YOUR TASK:
How many lines in the material below include the word "wrist"? Give only the number.

DATASET ENTRIES:

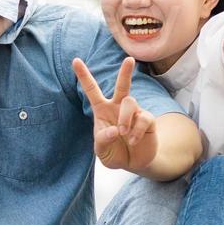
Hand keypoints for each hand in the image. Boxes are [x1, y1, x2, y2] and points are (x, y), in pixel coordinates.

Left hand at [72, 56, 158, 171]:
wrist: (134, 163)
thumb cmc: (114, 153)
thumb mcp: (102, 151)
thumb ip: (103, 140)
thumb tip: (114, 130)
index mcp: (102, 110)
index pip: (92, 90)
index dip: (83, 75)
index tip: (75, 60)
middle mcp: (118, 107)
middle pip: (122, 86)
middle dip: (125, 72)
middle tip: (129, 60)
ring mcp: (134, 112)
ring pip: (130, 102)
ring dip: (125, 118)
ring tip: (123, 133)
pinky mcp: (148, 120)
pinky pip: (143, 118)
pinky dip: (137, 130)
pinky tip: (134, 141)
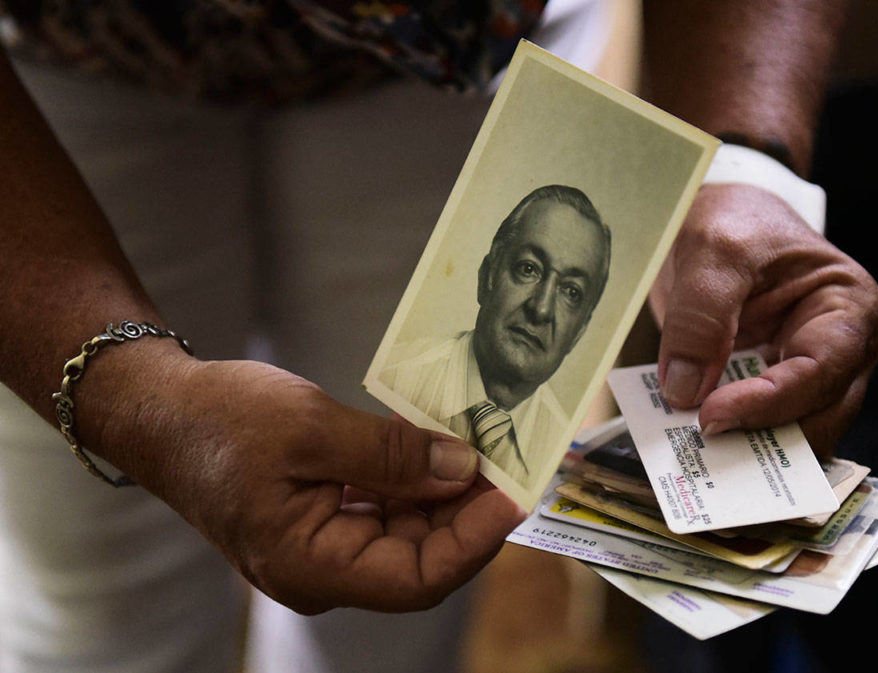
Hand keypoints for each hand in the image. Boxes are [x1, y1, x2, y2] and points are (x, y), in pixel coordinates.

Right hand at [82, 348, 524, 613]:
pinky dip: (413, 480)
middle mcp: (320, 570)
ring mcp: (322, 546)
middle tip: (509, 458)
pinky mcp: (322, 519)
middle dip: (467, 510)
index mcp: (309, 566)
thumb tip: (463, 468)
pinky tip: (433, 444)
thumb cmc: (220, 420)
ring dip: (443, 492)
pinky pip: (383, 510)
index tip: (513, 493)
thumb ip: (391, 454)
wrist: (160, 411)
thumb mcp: (311, 427)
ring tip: (478, 444)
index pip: (417, 578)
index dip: (474, 540)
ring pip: (405, 532)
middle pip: (419, 557)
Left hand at [649, 183, 877, 455]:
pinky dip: (729, 440)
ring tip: (696, 460)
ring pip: (790, 435)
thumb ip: (703, 315)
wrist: (720, 217)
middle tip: (705, 453)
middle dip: (765, 442)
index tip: (712, 416)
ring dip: (746, 450)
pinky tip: (691, 448)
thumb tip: (686, 391)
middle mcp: (843, 352)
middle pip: (816, 417)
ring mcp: (808, 375)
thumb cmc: (736, 220)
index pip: (821, 372)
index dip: (770, 403)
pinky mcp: (771, 390)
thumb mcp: (715, 250)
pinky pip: (757, 427)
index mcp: (850, 308)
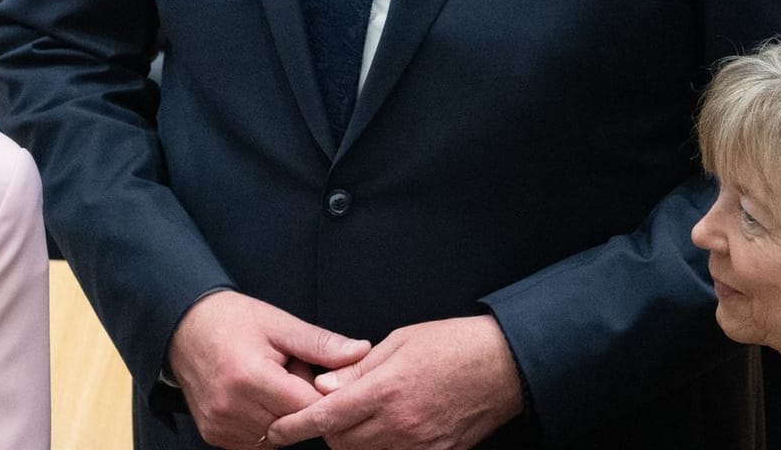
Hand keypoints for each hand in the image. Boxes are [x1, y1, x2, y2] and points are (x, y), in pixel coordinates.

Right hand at [168, 290, 369, 448]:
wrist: (182, 327)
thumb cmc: (232, 320)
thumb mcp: (279, 323)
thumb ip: (321, 344)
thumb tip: (361, 352)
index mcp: (249, 377)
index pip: (308, 406)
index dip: (321, 392)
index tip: (318, 373)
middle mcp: (231, 408)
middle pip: (294, 424)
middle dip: (300, 401)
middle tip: (288, 370)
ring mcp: (221, 426)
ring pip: (277, 437)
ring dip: (282, 414)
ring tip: (270, 381)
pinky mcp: (215, 436)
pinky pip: (257, 442)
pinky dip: (265, 423)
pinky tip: (256, 396)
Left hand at [266, 315, 523, 449]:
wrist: (505, 366)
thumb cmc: (452, 345)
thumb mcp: (399, 342)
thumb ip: (357, 369)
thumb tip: (323, 387)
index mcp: (386, 390)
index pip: (326, 416)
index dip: (295, 427)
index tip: (275, 432)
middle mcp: (400, 423)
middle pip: (340, 442)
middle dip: (326, 429)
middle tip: (329, 409)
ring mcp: (420, 444)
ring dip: (351, 442)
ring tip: (358, 418)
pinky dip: (380, 449)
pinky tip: (383, 433)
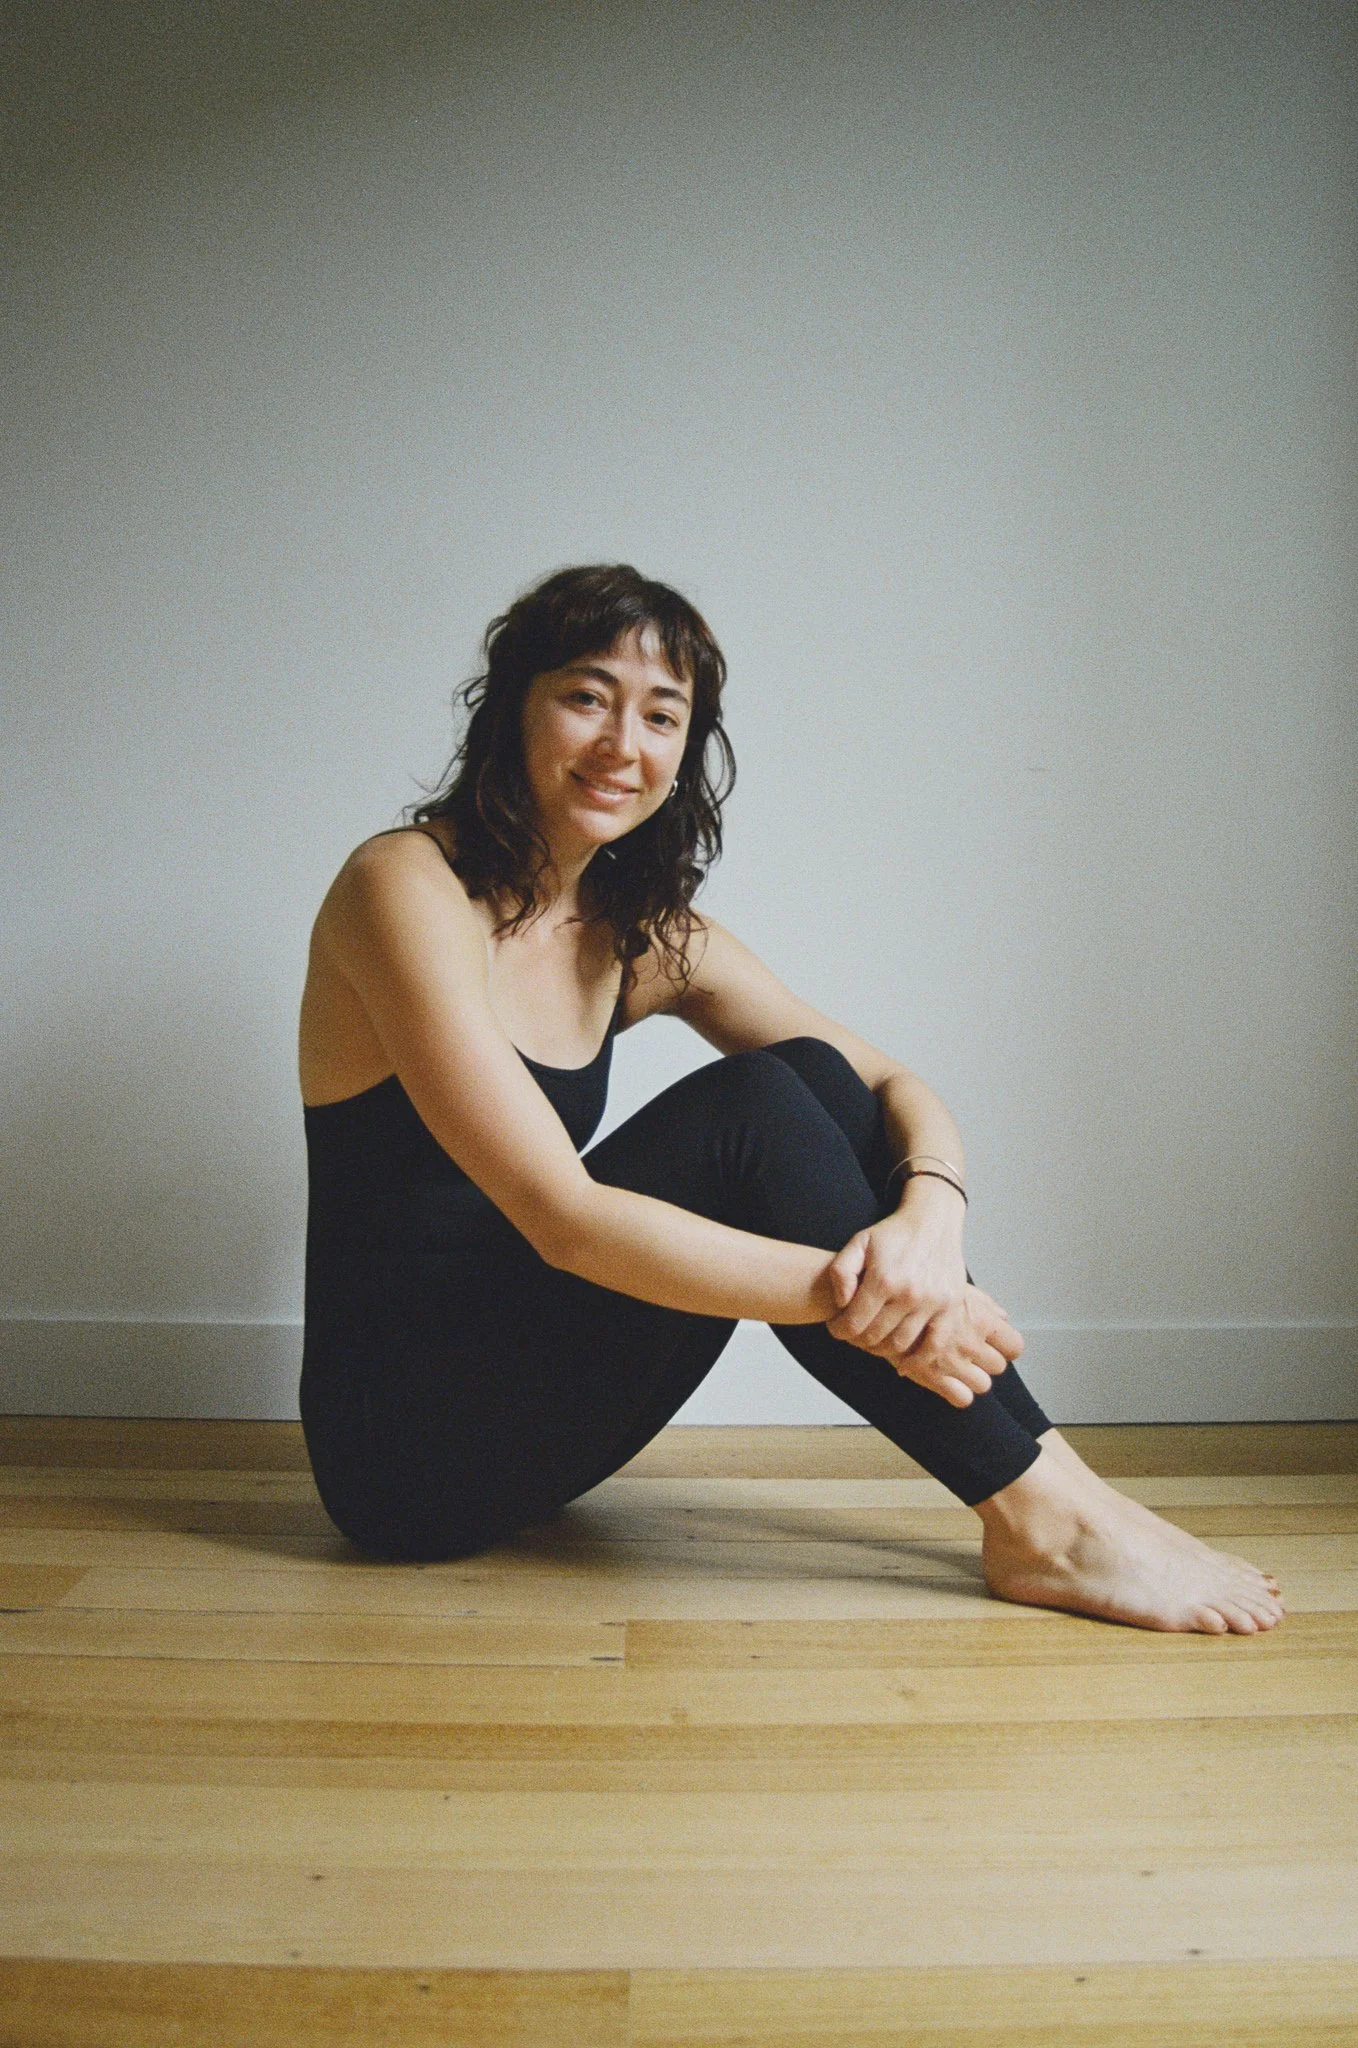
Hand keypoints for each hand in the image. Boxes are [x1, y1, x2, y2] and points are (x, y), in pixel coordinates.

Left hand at [825, 1215, 1024, 1408]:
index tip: (836, 1326)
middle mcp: (909, 1294)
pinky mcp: (951, 1308)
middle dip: (857, 1339)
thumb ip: (841, 1271)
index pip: (853, 1323)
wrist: (933, 1222)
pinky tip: (904, 1365)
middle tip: (854, 1333)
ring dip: (882, 1349)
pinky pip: (934, 1346)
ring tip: (874, 1339)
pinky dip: (918, 1361)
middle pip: (875, 1337)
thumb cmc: (894, 1234)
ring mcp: (933, 1303)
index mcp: (884, 1279)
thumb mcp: (858, 1242)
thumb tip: (841, 1303)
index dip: (839, 1330)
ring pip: (900, 1344)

SOLVED PROBLEM:
6